Für jedes Zonen-Paar (Clients ↔ DMZ, Clients ↔ VPN, Anonymisierung ↔ alles andere, etc.):

  1. Von einem Host in Zone A einen Service in Zone B zu erreichen versuchen, der nicht erreichbar sein soll.
  2. Bestätigen, dass die Verbindung scheitert — TCP-RST, ICMP-Unreachable oder Timeout, je nach Regeltyp.
  3. Ergebnis im selben Logbuch festhalten.

Wenn ein erwartet-geblockter Pfad erreichbar ist, ist das ein Regel-Bug. Noch am selben Tag fixen.

Blocklist-Pflege

Die Blocklist-Tabellen wachsen mit der Zeit. Zwei häufige Fehlerbilder:

  • Veraltete Einträge. Eine IP, die vor sechs Monaten abusive war, ist heute ein DSL-Anschluss mit neuem Eigentümer. Periodisches Rotieren der Blocklist-Datei (siehe Abusive-HTTP-Watch-Konfiguration-Doku) begrenzt das.
  • Whitelist-Drift. Office- und VPN-IP-Bereiche ändern sich über die Zeit. Veraltete Whitelist-Einträge verursachen keine unmittelbaren Incidents, reduzieren aber den Wert der Whitelist als Steuerungsinstrument. Whitelist-Datei vierteljährlich reviewen.

Zertifikats-Rotation

Die TLS-Terminations-Schicht nutzt Zertifikate der Sovereign Certificate Authority.
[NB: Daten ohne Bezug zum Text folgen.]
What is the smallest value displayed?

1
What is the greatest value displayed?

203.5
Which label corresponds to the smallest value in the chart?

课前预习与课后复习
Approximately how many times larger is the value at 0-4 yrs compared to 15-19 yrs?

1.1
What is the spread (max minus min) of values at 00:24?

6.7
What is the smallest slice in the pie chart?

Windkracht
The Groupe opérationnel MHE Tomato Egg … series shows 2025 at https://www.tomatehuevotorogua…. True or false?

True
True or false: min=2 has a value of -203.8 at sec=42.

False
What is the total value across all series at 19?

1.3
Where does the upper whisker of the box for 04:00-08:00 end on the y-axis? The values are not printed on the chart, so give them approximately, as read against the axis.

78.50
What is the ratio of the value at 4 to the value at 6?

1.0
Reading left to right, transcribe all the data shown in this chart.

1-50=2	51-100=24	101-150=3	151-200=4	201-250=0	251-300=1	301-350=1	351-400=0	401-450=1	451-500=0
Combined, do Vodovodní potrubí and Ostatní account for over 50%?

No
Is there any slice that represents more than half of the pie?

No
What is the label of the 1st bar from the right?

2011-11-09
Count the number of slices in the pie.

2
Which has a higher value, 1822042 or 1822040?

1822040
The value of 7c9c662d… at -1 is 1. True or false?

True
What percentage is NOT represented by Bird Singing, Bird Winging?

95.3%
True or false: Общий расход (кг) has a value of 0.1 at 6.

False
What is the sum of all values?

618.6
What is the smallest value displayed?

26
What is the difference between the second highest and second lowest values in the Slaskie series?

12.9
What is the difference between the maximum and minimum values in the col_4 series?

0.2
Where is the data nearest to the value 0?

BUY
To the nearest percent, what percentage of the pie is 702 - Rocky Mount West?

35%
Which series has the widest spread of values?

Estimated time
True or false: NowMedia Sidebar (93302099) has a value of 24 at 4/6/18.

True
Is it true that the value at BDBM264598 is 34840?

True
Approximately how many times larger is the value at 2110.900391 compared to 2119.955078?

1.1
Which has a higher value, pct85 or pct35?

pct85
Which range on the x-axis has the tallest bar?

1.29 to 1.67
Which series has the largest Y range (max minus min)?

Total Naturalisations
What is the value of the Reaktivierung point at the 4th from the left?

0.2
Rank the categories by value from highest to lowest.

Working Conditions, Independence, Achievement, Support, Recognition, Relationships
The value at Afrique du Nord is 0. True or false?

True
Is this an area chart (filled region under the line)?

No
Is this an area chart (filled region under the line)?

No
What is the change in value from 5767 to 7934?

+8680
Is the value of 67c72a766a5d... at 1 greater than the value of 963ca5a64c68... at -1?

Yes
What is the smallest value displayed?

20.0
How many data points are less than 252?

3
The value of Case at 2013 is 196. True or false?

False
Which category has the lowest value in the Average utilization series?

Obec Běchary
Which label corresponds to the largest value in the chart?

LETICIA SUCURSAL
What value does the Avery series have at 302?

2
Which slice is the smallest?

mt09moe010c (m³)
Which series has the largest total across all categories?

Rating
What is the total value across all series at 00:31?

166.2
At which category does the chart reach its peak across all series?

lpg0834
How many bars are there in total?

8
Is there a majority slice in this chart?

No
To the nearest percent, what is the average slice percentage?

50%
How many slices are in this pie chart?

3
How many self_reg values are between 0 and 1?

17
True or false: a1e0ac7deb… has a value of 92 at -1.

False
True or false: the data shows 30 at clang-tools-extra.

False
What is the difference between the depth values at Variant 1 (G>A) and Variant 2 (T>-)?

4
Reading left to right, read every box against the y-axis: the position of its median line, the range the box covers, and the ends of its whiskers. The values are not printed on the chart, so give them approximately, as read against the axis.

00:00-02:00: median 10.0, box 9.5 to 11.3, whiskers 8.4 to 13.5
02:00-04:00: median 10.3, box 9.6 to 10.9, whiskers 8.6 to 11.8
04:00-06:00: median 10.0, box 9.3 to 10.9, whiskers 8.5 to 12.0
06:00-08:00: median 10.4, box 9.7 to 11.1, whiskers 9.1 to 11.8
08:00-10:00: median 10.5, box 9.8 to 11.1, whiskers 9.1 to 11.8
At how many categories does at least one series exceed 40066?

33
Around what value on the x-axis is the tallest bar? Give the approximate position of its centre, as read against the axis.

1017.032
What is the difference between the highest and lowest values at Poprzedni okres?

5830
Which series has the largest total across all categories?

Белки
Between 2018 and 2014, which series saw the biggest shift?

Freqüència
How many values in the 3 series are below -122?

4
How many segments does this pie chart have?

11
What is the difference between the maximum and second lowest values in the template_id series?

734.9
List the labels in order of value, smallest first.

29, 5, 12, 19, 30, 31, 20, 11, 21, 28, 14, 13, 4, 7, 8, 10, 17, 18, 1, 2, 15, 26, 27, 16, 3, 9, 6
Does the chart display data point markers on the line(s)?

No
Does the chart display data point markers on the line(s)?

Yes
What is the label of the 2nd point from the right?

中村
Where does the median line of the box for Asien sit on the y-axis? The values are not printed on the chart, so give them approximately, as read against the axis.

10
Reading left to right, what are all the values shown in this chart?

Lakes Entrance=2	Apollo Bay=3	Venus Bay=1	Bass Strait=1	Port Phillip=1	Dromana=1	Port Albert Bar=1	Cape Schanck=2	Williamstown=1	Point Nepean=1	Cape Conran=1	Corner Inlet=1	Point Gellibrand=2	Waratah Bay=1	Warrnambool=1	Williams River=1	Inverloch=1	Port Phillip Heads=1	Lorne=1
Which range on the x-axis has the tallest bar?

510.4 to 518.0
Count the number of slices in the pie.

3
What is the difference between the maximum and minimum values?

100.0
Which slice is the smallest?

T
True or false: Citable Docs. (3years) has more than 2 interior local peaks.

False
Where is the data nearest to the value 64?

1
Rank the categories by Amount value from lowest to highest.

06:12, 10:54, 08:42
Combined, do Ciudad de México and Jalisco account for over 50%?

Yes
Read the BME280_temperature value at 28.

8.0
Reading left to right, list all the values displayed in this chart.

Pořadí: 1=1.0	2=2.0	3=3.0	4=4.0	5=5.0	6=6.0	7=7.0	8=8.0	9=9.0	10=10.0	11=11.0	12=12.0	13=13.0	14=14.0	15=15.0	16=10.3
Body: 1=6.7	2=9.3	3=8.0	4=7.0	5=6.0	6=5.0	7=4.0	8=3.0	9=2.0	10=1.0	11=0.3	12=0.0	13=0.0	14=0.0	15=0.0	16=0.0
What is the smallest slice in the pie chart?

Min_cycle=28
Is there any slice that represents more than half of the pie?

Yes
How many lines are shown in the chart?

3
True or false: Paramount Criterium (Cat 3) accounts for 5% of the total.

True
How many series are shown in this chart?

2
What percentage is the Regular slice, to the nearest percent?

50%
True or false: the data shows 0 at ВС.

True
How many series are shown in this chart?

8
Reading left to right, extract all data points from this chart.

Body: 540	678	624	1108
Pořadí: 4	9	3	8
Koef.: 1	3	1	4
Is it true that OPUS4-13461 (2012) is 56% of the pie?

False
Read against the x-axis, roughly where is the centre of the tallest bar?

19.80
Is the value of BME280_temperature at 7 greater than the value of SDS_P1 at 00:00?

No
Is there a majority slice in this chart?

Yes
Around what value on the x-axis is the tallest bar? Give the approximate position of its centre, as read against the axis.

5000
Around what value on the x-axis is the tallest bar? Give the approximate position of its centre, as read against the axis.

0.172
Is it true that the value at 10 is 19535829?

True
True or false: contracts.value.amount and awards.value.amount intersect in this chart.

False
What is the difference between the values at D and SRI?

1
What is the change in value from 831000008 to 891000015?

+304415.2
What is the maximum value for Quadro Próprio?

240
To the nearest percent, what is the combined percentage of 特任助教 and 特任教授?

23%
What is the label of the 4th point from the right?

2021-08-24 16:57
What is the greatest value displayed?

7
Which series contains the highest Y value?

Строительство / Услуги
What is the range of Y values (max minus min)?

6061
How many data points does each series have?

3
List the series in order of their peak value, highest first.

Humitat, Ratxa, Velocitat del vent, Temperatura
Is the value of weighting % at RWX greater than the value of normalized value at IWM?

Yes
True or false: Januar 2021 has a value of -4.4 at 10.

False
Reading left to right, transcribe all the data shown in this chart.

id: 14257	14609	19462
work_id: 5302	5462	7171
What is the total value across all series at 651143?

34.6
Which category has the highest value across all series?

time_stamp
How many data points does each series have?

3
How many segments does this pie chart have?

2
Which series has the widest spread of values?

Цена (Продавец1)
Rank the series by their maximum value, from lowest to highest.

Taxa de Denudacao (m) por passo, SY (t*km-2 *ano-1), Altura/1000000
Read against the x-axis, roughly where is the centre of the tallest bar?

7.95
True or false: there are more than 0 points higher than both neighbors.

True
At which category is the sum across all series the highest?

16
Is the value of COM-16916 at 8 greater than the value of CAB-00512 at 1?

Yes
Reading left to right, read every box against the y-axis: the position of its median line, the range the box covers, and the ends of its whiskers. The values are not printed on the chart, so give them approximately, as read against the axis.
Rotation erfolgt automatisch via ACME, aber:

  • Rotation bestätigen mindestens monatlich — openssl s_client gegen das Gateway, prüfen, dass das notAfter des Zertifikats in der Zukunft liegt, prüfen, dass die Chain immer noch gegen den internen Root validiert.
  • Client-Vertrauen testen nach jeder CA-seitigen Änderung — einen repräsentativen Client je Zone wählen, einen HTTPS-Service innerhalb des Netzes aufrufen, prüfen, dass keine Zertifikats- Warnung erscheint.

Fehlerbild: eine Rotation läuft CA-seitig durch, aber die Firewall übernimmt das neue Zertifikat nicht (Configuration-Reload fehlt, Datei-Permissions falsch). Das alte Zert ist noch eine Weile gültig — der Bug bleibt verdeckt. Die monatliche Verifikation fängt das ab.

Routine-Pflege

  • OS-Patches. Sicherheitsrelevante Patches innerhalb des vom Hersteller empfohlenen Fensters einspielen. Rebooten — die Firewall ist keine Cattle-Style-Appliance, aber Uptime jenseits von neun Monaten lädt zu Problemen ein.
  • Dependency-Review. Die Tor-, I2P-, Squid- und Privoxy- Daemons haben jeweils eigene Patch-Zyklen. Upstream-Releases tracken.
  • Kapazitäts-Check. State-Table-Füllung, CPU im Peak, Speicher-Headroom. Die Firewall sollte komfortabel unter der halben Kapazität laufen. Wenn nicht, nächste Hardware-Erneuerung planen.

Wenn etwas kaputt geht

Die operative Gewohnheit mit dem höchsten Wert: aufschreiben, was passiert ist.

Eine kurze Notiz pro Incident — wann, was du gesehen hast, was du geändert hast, was funktioniert hat, was nicht — macht aus einem Vorfall einen dauerhaften Lerngewinn. Beim nächsten Auftreten desselben Musters löst es entweder dieselbe Person oder ihr Nachfolger in Minuten statt Stunden.

Wenn ein Incident die Expertise oder Zeit deines Teams übersteigt, ist Betrieb der Eskalationspfad.